Complete step by step answer:
 When a charged particle is placed in free space it produces an electric field in its vicinity which generally tends to zero at infinity. This happens with every particle whether charged or not.
Gravitational particle gravitons produce a gravitational field, photons produce electromagnetic fields, phonons also have their own field which creates vibrations(disturbances) in the medium and so on.
So, in vector form the electric field is given as:
\[\overrightarrow E = \dfrac{1}{{4\pi {\_o}}}\dfrac{Q}{{{r^3}}}\overrightarrow r \]
According to the question,
\[
Q = - 8nC \\
r = 0.3\overrightarrow i + 0.3\overrightarrow j \\
\left| {\overrightarrow r } \right| = \sqrt {{{0.3}^2} + {{0.3}^2}} = 0.3\sqrt 2 m \\
\]
The units have been converted accordingly here (cm to m). Substituting the above values in the electric field expression, we have,
\[
\overrightarrow E = \dfrac{1}{{4\pi {\varepsilon _o}}}\dfrac{{( - 8 \times {{10}^{ - 9}})}}{{{{0.3}^3} \times 2\sqrt 2 }}0.3(\overrightarrow i + \overrightarrow j ) \\
\Rightarrow - \dfrac{{9 \times {{10}^9} \times 8 \times {{10}^{ - 9}}}}{{{{0.3}^2} \times 2\sqrt 2 }}(\overrightarrow i + \overrightarrow j ) \\
\overrightarrow E = - 200\sqrt 2 (\overrightarrow i + \overrightarrow j )N{C^{ - 1}} \\
 \]
Therefore, the electric field at (30,30) cm due to a charge of -8nC at the origin is \[\overrightarrow E = - 200\sqrt 2 (\overrightarrow i + \overrightarrow j )N{C^{ - 1}}\]

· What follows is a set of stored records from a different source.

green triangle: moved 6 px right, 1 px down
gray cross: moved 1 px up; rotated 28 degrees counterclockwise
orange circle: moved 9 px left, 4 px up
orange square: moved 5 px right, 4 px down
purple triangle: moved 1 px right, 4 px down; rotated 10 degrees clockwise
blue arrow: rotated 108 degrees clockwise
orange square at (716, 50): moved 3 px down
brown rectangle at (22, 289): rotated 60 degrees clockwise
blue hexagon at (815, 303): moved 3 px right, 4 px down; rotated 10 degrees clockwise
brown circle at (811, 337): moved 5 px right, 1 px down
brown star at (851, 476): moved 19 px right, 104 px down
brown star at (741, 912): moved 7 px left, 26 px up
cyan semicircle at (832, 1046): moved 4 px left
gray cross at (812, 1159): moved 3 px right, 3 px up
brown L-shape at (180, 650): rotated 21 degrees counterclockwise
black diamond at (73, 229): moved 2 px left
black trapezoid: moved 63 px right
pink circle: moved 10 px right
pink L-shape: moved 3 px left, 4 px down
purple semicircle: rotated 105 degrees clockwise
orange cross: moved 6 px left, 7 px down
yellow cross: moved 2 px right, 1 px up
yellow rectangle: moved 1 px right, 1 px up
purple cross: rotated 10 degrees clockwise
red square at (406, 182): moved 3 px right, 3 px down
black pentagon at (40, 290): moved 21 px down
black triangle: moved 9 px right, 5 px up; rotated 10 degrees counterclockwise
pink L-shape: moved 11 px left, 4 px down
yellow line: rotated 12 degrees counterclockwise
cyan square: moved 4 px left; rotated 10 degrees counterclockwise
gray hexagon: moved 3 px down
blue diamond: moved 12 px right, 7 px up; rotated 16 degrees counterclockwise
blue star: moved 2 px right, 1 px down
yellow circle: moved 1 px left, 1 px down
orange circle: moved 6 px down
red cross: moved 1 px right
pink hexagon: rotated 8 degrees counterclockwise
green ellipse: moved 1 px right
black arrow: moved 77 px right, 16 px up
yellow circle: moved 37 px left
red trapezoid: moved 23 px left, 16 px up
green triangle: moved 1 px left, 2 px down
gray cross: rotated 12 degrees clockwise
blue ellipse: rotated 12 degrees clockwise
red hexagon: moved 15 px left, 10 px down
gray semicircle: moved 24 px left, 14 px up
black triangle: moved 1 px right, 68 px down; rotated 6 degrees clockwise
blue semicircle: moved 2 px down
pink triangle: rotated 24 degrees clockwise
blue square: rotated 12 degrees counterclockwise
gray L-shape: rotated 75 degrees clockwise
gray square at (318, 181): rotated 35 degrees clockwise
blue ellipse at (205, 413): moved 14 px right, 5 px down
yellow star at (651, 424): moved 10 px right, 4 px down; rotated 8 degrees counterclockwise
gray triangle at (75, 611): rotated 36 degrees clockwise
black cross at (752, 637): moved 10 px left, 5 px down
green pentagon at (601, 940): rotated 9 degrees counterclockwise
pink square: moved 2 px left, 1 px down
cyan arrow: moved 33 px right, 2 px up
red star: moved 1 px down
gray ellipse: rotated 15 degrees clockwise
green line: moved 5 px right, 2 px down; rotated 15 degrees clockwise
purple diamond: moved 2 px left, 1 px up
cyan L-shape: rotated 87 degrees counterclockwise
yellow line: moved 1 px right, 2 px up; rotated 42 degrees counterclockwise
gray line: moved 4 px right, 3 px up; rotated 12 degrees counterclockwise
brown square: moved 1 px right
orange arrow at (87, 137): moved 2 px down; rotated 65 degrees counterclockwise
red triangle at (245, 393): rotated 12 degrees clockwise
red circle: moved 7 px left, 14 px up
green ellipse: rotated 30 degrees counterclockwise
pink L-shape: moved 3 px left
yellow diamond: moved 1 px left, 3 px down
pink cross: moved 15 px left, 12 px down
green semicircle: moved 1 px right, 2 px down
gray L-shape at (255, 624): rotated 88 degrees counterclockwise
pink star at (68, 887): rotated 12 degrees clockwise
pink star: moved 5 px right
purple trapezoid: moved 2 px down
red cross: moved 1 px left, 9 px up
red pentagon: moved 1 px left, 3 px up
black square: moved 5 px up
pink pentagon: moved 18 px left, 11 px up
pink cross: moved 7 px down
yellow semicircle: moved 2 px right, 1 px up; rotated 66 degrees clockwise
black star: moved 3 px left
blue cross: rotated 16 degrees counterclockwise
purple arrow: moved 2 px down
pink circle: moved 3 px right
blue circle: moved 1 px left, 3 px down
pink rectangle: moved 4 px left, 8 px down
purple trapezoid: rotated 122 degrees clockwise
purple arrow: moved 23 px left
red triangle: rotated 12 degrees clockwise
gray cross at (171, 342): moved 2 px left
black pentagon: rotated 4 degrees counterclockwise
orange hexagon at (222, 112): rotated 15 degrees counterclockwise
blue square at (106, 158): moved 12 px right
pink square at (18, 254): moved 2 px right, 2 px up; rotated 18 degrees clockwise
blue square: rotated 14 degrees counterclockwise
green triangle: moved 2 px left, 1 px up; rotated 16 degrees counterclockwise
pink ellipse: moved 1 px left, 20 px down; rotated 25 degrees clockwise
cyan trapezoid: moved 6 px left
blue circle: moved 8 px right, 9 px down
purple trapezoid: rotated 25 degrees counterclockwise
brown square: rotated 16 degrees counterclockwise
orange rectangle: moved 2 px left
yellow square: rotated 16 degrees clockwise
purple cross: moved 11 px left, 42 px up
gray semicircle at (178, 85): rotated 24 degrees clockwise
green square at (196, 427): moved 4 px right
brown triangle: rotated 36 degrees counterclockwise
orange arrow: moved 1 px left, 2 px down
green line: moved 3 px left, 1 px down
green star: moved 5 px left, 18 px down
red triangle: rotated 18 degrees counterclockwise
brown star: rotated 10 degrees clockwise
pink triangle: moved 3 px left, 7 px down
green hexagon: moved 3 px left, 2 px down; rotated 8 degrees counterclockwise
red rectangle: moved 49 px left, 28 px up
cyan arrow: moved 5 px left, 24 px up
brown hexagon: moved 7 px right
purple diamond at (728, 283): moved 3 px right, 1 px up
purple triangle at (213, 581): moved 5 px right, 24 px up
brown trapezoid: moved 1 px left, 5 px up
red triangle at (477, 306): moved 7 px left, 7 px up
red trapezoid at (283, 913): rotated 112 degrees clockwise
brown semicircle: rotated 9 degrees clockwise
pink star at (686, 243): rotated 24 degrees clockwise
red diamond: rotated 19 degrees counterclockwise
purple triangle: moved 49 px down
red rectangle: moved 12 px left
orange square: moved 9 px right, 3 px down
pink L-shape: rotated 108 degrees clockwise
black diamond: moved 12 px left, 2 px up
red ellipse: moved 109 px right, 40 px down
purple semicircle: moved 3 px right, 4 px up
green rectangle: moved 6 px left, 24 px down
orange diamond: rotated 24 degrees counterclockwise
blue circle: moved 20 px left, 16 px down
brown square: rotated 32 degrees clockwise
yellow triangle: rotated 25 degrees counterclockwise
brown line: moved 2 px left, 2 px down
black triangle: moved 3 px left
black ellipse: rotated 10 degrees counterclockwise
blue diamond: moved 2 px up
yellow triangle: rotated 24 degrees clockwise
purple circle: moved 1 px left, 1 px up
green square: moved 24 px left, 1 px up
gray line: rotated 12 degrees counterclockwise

The correct answer is option C.

Note: Sometimes in a hurry, students do not convert units in the first place and get wrong answers. This leads to rechecking the answer and a lot of time is wasted therefore read the question properly. Also, you may get the vector formula for electric field or force wrong. What happens is that instead of $\overrightarrow r $ you may write $\widehat r$which is correct but you forget to change ${r^3}$to ${r^2}$as $\overrightarrow r = \left| {\overrightarrow r } \right|\widehat r$.